In the records, edit the lines from the line containing "阿拉伯的沙粒。诗意的表达，比" through the line containing "好的写作能翻转看世界的角度，", inclusive, by replacing "高脚杯" with "花瓶". Return only those lines, with everything else unchanged.
[Exercise inputs Boundary: Start]
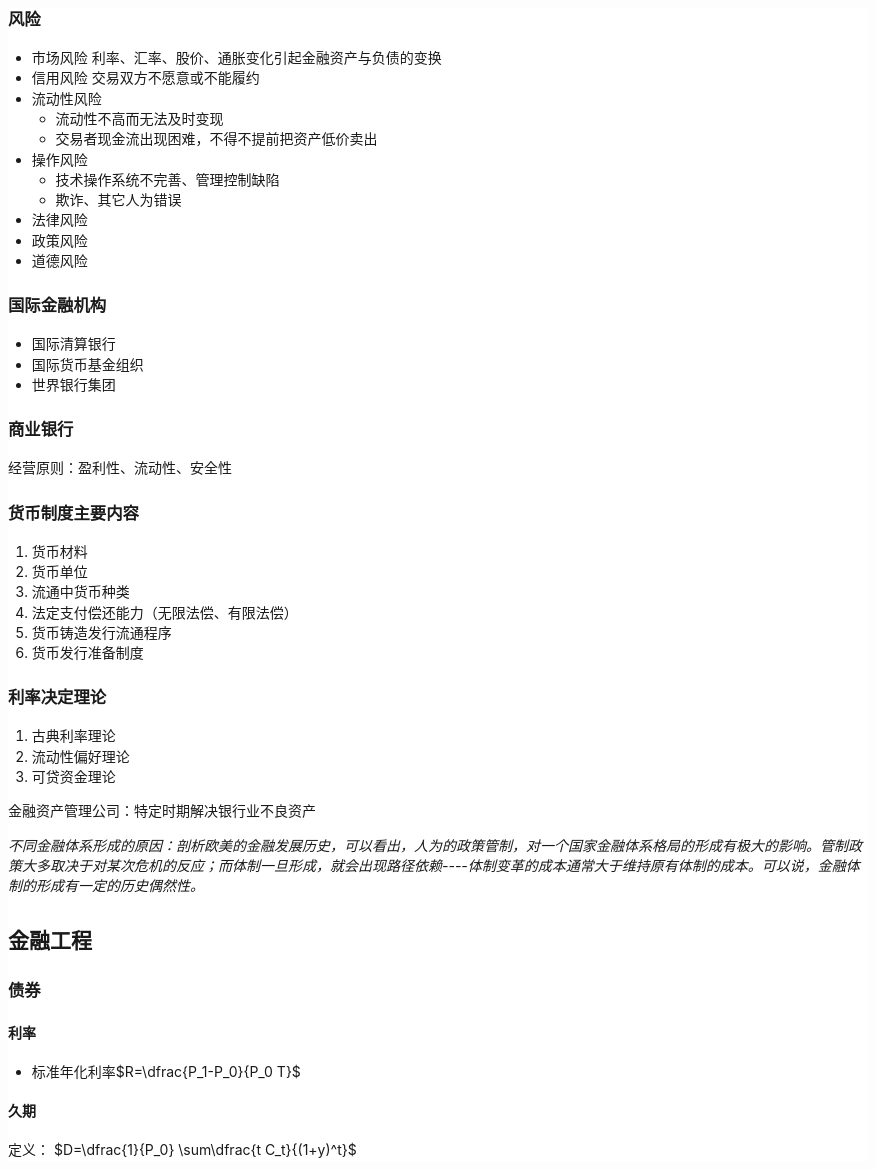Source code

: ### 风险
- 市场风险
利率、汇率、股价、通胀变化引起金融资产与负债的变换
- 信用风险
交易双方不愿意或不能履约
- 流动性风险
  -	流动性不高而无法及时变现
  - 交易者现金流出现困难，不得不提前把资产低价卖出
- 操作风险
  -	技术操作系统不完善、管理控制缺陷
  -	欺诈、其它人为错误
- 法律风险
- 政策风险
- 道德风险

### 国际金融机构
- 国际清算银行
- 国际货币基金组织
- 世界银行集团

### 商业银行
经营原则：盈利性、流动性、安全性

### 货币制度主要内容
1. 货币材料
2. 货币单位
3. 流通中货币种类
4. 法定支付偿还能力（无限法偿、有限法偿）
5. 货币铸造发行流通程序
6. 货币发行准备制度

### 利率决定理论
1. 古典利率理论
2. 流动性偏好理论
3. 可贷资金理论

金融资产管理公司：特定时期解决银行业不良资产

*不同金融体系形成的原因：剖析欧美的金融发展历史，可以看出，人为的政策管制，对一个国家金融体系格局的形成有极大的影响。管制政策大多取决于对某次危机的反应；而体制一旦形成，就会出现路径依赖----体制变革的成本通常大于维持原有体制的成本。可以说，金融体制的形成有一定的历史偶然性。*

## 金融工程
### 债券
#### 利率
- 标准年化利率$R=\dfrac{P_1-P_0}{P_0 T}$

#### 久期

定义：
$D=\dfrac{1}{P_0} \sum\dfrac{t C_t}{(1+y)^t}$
[Exercise inputs Boundary: End]
[Exercise inputs Boundary: Start]
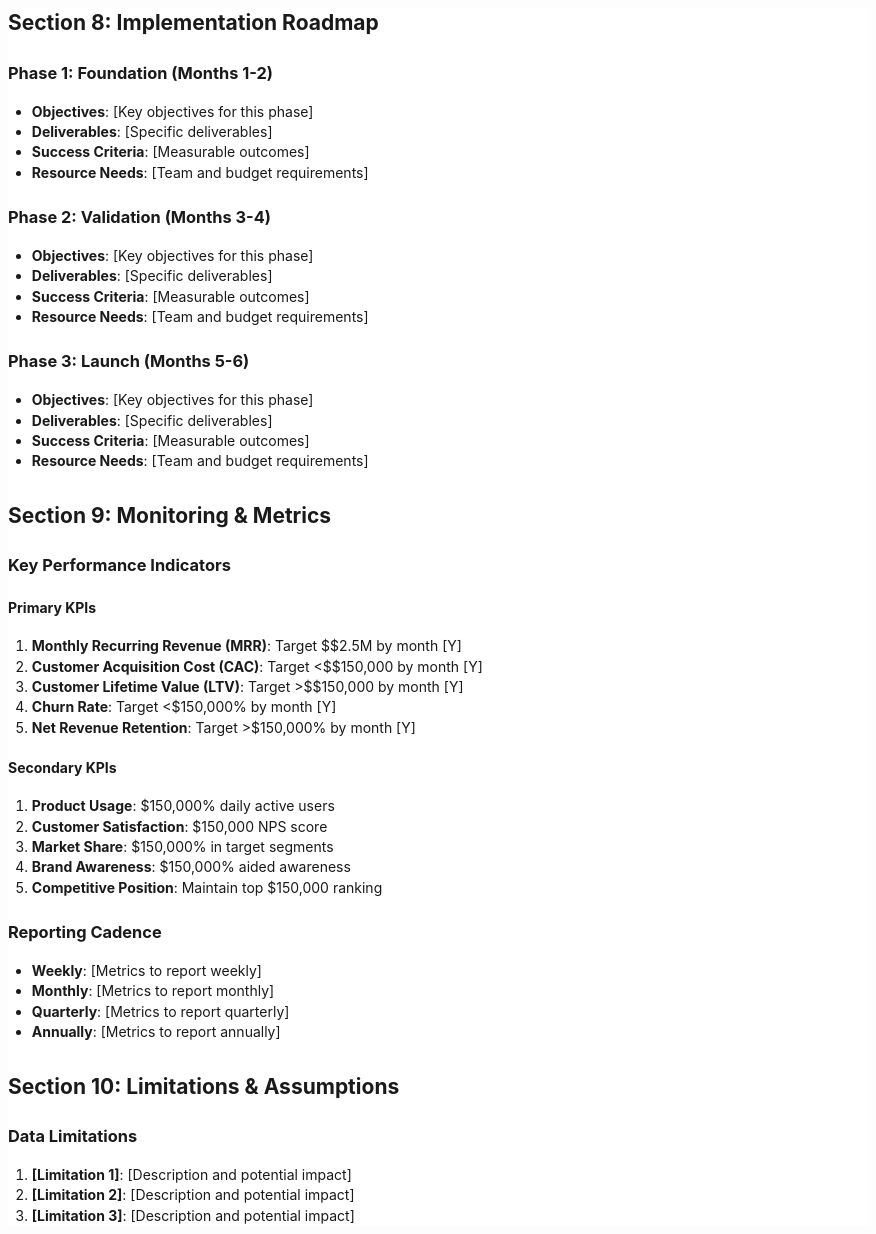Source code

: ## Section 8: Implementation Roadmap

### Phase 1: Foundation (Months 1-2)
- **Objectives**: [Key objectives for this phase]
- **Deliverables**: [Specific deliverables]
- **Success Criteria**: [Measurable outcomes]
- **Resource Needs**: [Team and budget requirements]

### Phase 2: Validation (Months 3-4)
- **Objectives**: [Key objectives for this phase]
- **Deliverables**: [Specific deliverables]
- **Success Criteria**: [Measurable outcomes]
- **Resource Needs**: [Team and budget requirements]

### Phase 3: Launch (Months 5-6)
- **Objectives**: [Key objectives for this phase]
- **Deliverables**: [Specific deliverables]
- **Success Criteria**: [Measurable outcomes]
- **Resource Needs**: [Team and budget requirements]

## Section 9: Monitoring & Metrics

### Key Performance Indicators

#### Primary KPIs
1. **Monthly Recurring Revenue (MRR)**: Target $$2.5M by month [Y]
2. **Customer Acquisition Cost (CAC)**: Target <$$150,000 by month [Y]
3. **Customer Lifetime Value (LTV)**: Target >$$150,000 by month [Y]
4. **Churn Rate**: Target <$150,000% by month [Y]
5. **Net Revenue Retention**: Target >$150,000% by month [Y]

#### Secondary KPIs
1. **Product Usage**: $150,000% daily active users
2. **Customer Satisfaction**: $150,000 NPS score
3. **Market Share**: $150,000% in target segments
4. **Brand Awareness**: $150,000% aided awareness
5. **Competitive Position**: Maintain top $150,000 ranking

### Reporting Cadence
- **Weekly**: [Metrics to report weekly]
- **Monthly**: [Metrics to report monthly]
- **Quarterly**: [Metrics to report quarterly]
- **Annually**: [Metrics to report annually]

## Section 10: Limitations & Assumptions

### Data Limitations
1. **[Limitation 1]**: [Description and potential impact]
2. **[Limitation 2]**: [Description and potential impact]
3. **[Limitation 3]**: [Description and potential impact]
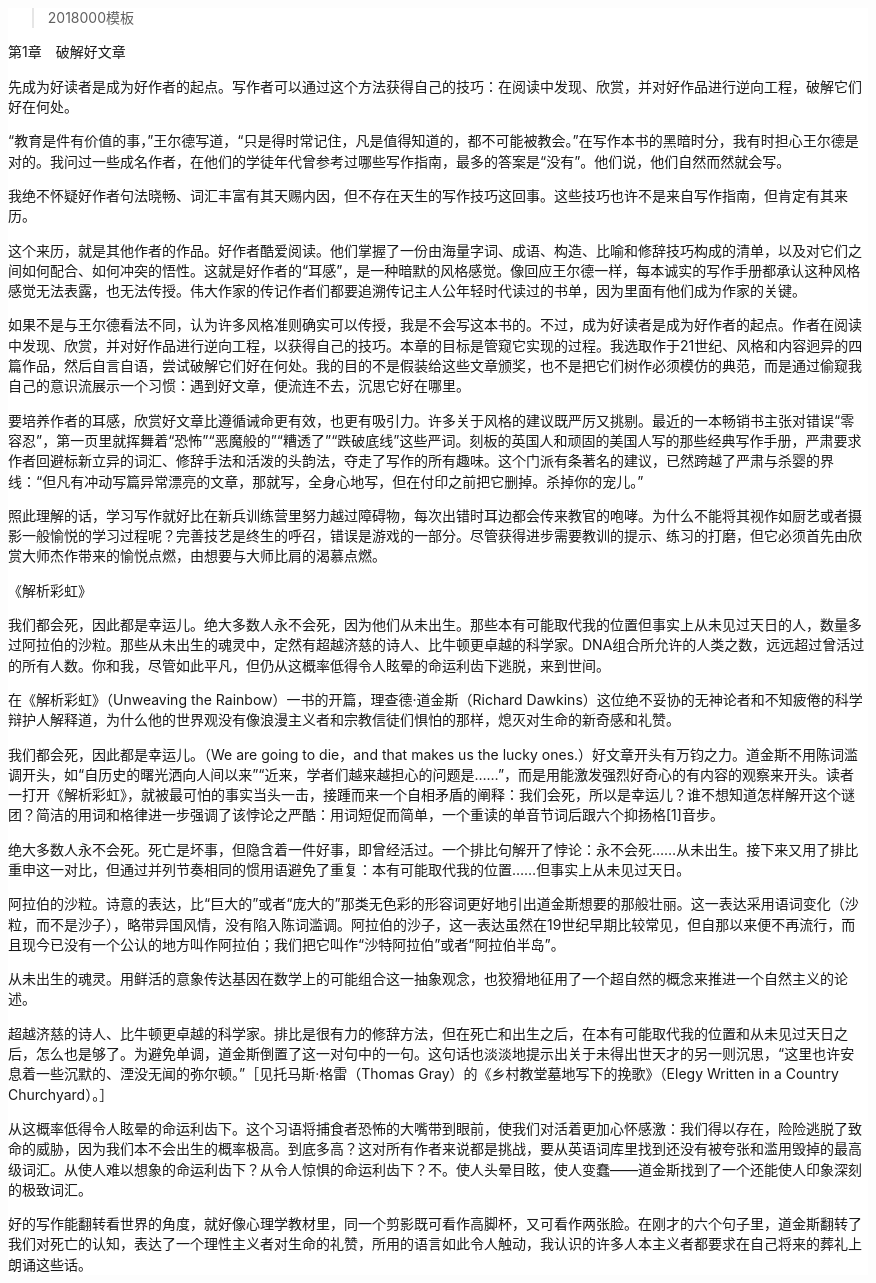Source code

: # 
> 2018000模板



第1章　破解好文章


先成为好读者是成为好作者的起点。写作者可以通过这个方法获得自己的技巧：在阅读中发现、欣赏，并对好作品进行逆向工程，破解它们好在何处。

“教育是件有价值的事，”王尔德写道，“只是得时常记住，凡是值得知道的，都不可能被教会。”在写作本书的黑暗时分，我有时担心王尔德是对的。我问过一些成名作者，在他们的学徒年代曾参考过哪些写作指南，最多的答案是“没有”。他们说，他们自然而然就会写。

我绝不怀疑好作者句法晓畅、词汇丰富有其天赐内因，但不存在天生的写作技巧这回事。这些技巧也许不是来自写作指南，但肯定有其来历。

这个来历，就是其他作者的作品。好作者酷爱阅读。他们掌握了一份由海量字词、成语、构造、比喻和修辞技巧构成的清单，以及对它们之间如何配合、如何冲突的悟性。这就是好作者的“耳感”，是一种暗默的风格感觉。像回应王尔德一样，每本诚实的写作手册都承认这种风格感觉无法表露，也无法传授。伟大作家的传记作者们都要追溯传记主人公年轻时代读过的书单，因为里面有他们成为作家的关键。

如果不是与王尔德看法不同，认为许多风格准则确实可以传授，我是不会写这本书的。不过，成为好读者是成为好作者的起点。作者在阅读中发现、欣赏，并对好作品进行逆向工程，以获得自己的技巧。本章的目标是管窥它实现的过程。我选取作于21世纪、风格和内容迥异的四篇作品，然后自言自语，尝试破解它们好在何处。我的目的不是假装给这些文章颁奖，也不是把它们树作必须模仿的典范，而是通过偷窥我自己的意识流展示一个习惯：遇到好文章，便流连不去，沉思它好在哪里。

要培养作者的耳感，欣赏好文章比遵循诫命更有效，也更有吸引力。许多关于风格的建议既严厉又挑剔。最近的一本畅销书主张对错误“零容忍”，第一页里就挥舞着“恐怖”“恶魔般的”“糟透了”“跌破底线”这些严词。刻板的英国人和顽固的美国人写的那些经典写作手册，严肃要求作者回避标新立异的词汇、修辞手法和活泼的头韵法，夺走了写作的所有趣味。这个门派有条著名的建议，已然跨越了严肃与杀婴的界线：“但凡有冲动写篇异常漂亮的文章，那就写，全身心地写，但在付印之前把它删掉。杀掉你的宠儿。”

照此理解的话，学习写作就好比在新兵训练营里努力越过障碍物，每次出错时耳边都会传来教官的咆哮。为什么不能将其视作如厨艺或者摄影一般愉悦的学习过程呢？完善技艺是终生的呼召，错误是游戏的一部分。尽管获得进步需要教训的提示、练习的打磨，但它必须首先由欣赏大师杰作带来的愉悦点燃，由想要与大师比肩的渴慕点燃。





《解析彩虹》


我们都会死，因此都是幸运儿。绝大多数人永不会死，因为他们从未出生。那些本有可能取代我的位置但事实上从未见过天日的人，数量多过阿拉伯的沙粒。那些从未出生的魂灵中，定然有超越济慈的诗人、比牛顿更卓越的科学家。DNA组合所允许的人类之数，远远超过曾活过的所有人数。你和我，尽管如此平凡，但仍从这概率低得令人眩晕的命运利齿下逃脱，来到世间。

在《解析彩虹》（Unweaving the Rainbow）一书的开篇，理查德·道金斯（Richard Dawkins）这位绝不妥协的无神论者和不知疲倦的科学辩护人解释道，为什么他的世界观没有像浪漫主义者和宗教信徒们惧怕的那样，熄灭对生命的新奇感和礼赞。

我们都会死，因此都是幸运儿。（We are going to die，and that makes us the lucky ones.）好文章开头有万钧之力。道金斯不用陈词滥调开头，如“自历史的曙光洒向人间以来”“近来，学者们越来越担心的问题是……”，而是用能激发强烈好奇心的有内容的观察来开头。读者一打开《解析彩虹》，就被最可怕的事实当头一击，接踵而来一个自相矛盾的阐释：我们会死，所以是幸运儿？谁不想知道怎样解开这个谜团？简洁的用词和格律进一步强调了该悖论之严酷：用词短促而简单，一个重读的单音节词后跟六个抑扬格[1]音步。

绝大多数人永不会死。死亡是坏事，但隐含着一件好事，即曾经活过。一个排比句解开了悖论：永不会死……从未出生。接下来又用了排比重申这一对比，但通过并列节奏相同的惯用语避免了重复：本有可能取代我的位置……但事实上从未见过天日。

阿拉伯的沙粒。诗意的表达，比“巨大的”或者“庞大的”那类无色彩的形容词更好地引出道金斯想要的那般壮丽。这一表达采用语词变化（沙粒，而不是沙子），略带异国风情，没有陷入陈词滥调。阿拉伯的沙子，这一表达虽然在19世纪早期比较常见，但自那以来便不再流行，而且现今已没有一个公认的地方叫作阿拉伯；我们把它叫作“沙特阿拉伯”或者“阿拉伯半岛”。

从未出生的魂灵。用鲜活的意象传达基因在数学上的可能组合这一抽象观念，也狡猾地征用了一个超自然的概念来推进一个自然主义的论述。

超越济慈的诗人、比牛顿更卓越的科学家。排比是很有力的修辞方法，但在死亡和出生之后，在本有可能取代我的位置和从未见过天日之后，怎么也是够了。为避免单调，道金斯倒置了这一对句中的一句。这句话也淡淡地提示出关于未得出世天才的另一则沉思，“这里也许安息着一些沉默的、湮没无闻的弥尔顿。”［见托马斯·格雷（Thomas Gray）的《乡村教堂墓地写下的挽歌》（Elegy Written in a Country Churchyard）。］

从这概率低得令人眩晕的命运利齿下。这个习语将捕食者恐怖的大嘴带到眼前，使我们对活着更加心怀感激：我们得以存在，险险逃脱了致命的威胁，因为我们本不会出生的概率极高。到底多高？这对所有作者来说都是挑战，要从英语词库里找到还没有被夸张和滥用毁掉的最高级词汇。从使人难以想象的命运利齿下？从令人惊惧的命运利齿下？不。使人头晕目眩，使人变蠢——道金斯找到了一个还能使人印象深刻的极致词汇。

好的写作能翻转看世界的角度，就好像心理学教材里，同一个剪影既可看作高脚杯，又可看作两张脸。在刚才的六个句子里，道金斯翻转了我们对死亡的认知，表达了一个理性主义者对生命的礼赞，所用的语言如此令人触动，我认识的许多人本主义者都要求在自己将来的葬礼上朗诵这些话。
[Exercise inputs Boundary: End]
### Exercise answer
阿拉伯的沙粒。诗意的表达，比“巨大的”或者“庞大的”那类无色彩的形容词更好地引出道金斯想要的那般壮丽。这一表达采用语词变化（沙粒，而不是沙子），略带异国风情，没有陷入陈词滥调。阿拉伯的沙子，这一表达虽然在19世纪早期比较常见，但自那以来便不再流行，而且现今已没有一个公认的地方叫作阿拉伯；我们把它叫作“沙特阿拉伯”或者“阿拉伯半岛”。

从未出生的魂灵。用鲜活的意象传达基因在数学上的可能组合这一抽象观念，也狡猾地征用了一个超自然的概念来推进一个自然主义的论述。

超越济慈的诗人、比牛顿更卓越的科学家。排比是很有力的修辞方法，但在死亡和出生之后，在本有可能取代我的位置和从未见过天日之后，怎么也是够了。为避免单调，道金斯倒置了这一对句中的一句。这句话也淡淡地提示出关于未得出世天才的另一则沉思，“这里也许安息着一些沉默的、湮没无闻的弥尔顿。”［见托马斯·格雷（Thomas Gray）的《乡村教堂墓地写下的挽歌》（Elegy Written in a Country Churchyard）。］

从这概率低得令人眩晕的命运利齿下。这个习语将捕食者恐怖的大嘴带到眼前，使我们对活着更加心怀感激：我们得以存在，险险逃脱了致命的威胁，因为我们本不会出生的概率极高。到底多高？这对所有作者来说都是挑战，要从英语词库里找到还没有被夸张和滥用毁掉的最高级词汇。从使人难以想象的命运利齿下？从令人惊惧的命运利齿下？不。使人头晕目眩，使人变蠢——道金斯找到了一个还能使人印象深刻的极致词汇。

好的写作能翻转看世界的角度，就好像心理学教材里，同一个剪影既可看作花瓶，又可看作两张脸。在刚才的六个句子里，道金斯翻转了我们对死亡的认知，表达了一个理性主义者对生命的礼赞，所用的语言如此令人触动，我认识的许多人本主义者都要求在自己将来的葬礼上朗诵这些话。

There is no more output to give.